Put them together and you have a dynamite duo. David Ring is proof of that.
“They told me I’d never finish college, but I did,” he said.
“They told me I’d never find a wife. That no one would ever love a cripple, but on Sept. 5, 1981 ... .”
He looked up at the wedding picture slide projected for the audience. “Ain’t she pretty?” he asked. “We’ve been together over 28 years.”
To past naysayers, though absent, he gave his favorite taunt: “Nah. Nah. Nah. Nah.”
“They told me I would never be a daddy.”
Another slide went up. Four handsome young people from ages 19 to 27, three girls and boy. “They’re all mine.”
And his oldest daughter just had a boy. The baby’s picture went up. “That’s my legacy. Carter David. ... Nah. Nah. Nah Nah.”
Ring fought negativism all his life because he was born with cerebral palsy. It’s brain damage caused by deprivation of oxygen at birth. It left him with damaged muscle coordination that makes it a challenge to walk and pronounce words. And yet he strode into Emmanuel Bible Fellowship Church Sunday and spoke for about two hours.
Yes, he wasn’t speaking “normally,” but he gripped the audience of about 220, alternately making them laugh and cry as he told his story.
At his birth in Jonesboro, Ark., in 1953, he was left for dead for 18 minutes.
“I’m not supposed to be here tonight,” he said. “I’m supposed to be a complete vegetable.”
At school he said, kids would giggle at his handicaps. “They call you every name, but your own.”
As if physical handicaps weren’t enough, when he was 11, his father died, and when he was 14, his mother died.
“I wanted to die. If I couldn’t live with my mama, I didn’t want to live.”
He fell into despair and his family gave up on him, except for one sister — the one who hasn’t been to church in years. She encouraged him to stay in school.
Of the church-going crowd around him at the time, he said: “No one ever came and knocked on my door and said, ‘Hang on.’
“The church fumbled the ball. ... If we don’t give people hope, who will?”
He persevered. He felt God loved him anyway. A great attitude catapulted him to popularity in high school. When he asked the football coach if he could be part of the team, he didn’t mean as quarterback. He was happy to be the water boy.
“I gave it my all,” he said. “I was part of the team. It takes everyone to make a great team.”
Then when he wanted to preach, preachers told him he would never get people to come to hear him speak.
“I have spoken at 6,000 different churches,” he said. “All I can say to that bunch of preachers who said I would never make it is: Nah. Nah. Nah. Nah.”
One secret of his success was probably that he kept showing up. “You don’t show up because someone’s hurt your feelings? Leave the chip at home,” he advised. “You got a load?
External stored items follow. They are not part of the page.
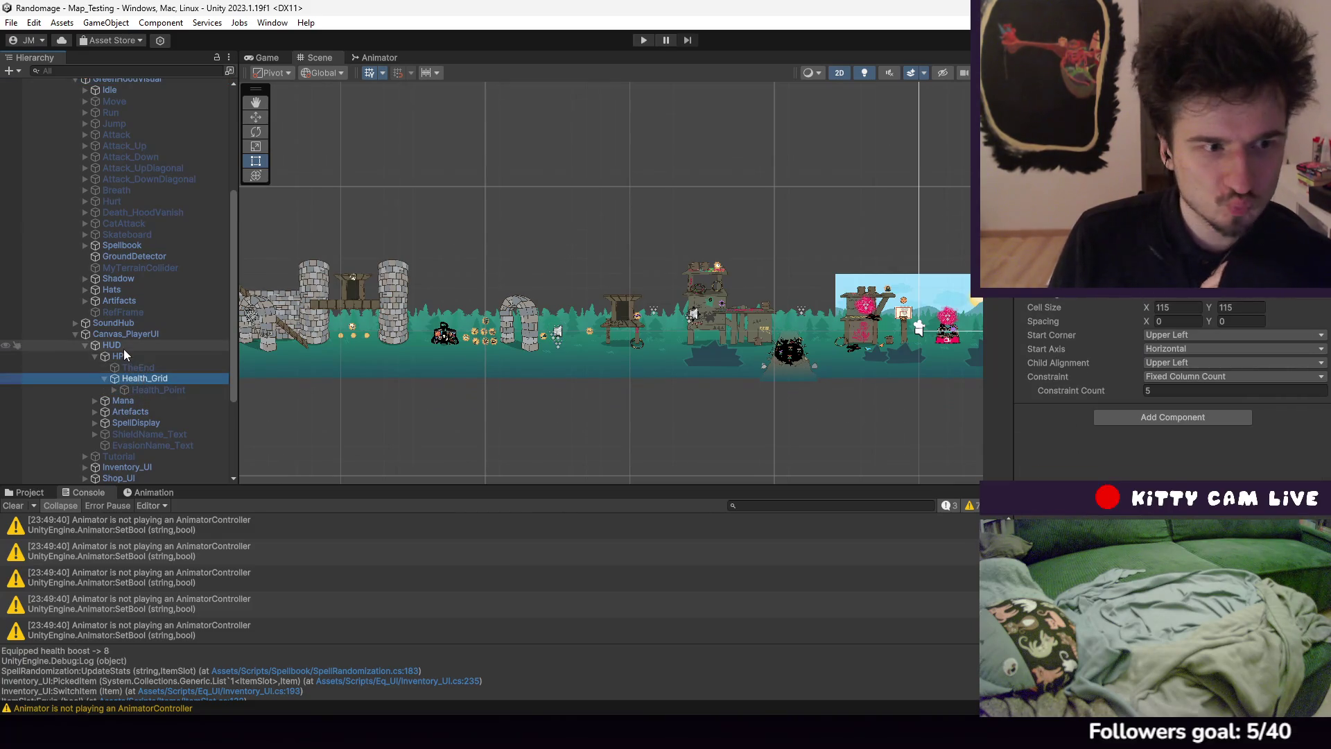
left_click(125, 345)
left_click(134, 380)
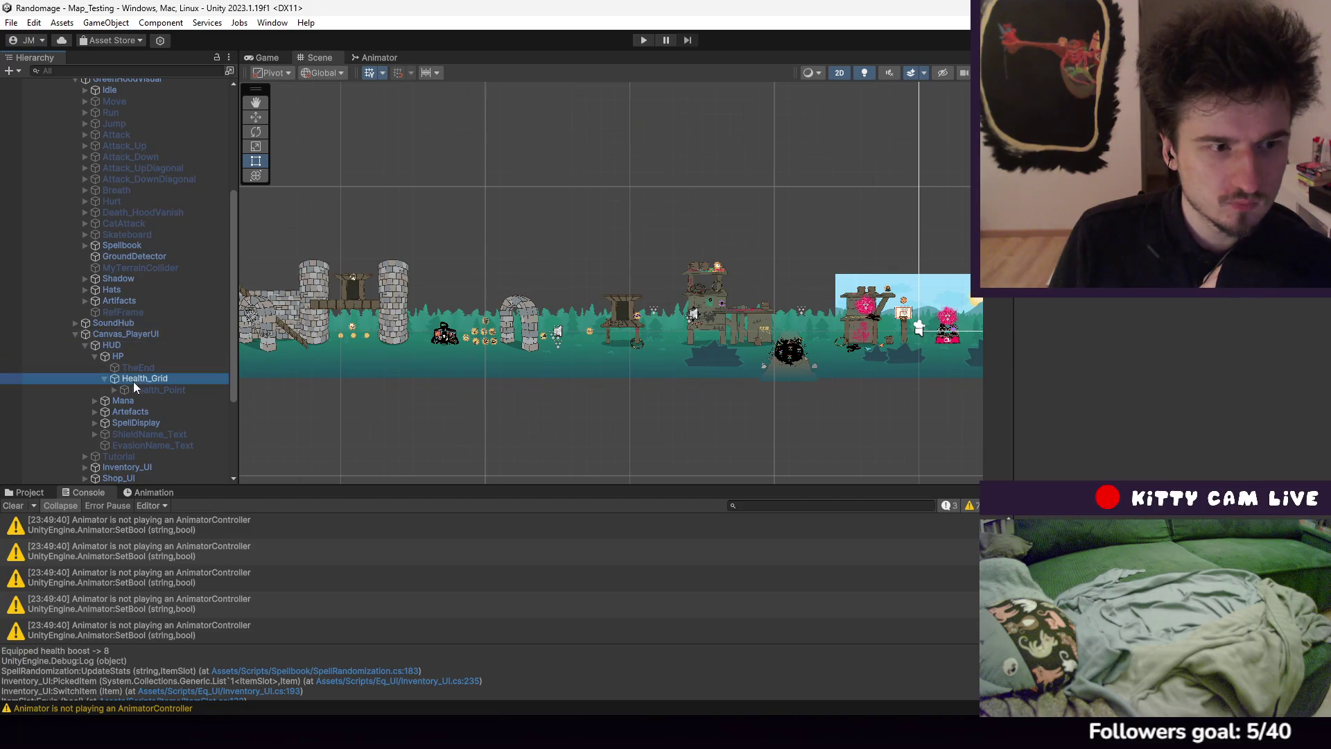
left_click(132, 335)
Collapse and reselect GreenHoodVisual, then start play mode to test the health display
scroll(93, 244, "up", 5)
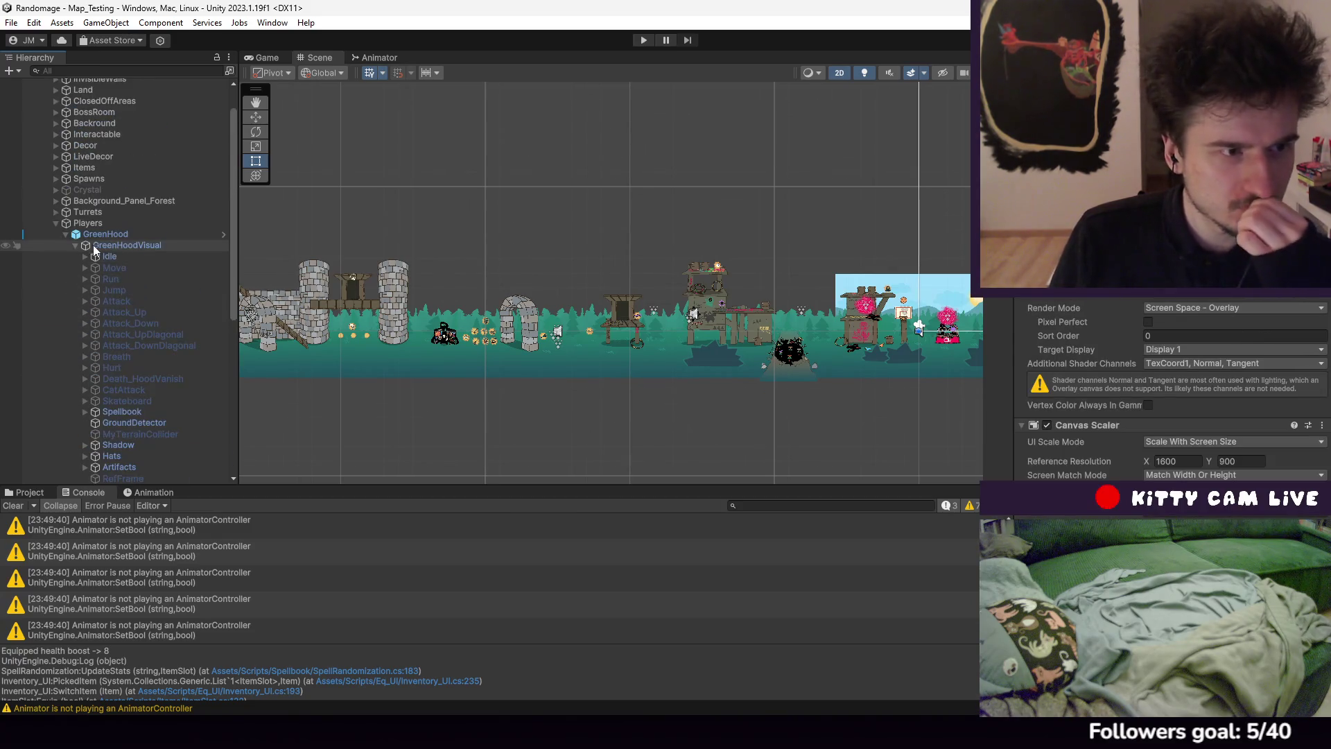
left_click(74, 246)
left_click(110, 245)
left_click(644, 40)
Dump it.”
Then Ring, who now lives in Nashville, shocked the audience a little by saying he is thankful for the early death of his mother.
“If my mother had not died, I would be in Jonesboro, Ark., a 55-year-old cripple, baby boy,” he said.
Life is not fair, he said, but God is good.
“I am blessed. That’s my story.”
Then he asked, “What are you doing with your story? Are you telling it everywhere you go?”
Everyone has a story, he said. “Does the devil even flinch when you get up in the morning?”
He told the audience he knows many of them are just surviving, not thriving. “When I wake up, I choose every morning what I’m going to become that day. I can be a victim, but I choose not to. ... If you’re not happy, it’s your fault. It’s time to stop blaming someone else for your misery.”
It was a message some of the listeners took to heart. Andrew Francis, 18, found peace of mind. “Life is not going very well for everyone around here nowadays,” he said, but added, “My life challenges seem very little compared to what he has to go through every day.”
Erin Mowery, 13, found the talk encouraging. “If I’m having a bad day, I can just think ‘Keep going on.’ ”
Emma Fahringer, 12, of Sunbury, found it a little easier to cope with her broken leg and the thoughts of all those lost soccer games.
“It’s pretty inspiring — everything he went through,” said Aletha Reitz of Shamokin Dam. “It’s a message relevant for everybody.”
Ed Gibson, of Northumberland, said Ring’s story puts life in perspective “And it’s a great encouragement for those who need a spiritual kick in the pants.”